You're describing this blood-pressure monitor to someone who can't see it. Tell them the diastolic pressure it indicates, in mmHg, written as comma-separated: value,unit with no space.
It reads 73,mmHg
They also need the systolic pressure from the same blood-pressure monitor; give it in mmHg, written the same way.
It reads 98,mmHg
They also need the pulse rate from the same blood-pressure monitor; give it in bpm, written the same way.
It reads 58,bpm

--

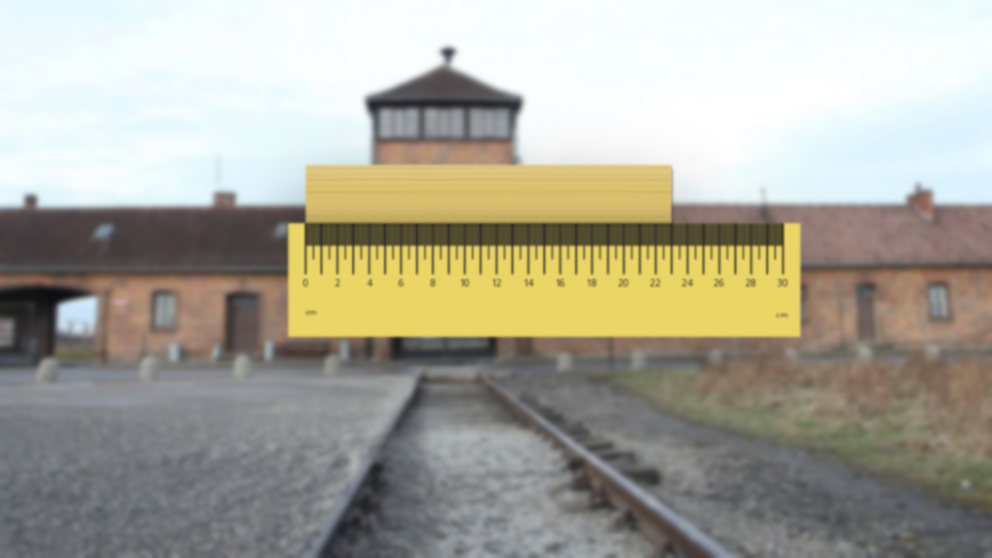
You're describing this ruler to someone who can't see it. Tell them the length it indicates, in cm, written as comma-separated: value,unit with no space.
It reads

Instruction:
From the material, extract the lines starting at the line that contains "They also need the systolic" and ending at the line that contains "It reads 98,mmHg", with both of those lines included.

Exercise solution:
They also need the systolic pressure from the same blood-pressure monitor; give it in mmHg, written the same way.
It reads 98,mmHg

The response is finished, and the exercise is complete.